··· RECORDS SHOWN

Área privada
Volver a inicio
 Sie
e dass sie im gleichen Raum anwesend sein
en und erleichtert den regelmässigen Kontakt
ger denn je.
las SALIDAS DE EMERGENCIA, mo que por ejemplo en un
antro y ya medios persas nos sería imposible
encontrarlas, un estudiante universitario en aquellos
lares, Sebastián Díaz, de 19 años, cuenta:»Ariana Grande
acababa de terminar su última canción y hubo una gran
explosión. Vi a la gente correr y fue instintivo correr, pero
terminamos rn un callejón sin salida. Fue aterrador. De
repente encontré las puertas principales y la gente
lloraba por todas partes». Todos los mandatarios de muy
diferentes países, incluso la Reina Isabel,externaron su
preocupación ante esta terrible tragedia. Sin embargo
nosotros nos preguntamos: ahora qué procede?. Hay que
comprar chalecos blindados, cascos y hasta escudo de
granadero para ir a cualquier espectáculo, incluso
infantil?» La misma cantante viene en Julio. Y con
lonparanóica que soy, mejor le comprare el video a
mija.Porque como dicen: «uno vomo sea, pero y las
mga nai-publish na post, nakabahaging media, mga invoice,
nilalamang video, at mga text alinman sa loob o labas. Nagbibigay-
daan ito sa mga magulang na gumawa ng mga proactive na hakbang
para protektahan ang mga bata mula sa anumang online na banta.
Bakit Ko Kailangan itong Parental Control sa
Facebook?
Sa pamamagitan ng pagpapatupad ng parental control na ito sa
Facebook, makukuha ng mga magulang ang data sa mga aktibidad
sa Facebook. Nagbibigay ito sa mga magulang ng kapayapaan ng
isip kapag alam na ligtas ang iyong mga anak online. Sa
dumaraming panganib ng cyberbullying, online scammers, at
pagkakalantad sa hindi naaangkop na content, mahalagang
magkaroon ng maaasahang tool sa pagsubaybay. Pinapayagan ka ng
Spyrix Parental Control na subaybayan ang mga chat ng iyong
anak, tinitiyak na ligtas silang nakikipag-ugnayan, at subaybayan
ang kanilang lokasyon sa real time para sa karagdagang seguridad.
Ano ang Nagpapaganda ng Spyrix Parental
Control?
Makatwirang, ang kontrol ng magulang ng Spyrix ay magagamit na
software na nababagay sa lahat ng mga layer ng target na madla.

······

State how many lines in the listing above contain the string "Spyrix". Give only the number.

3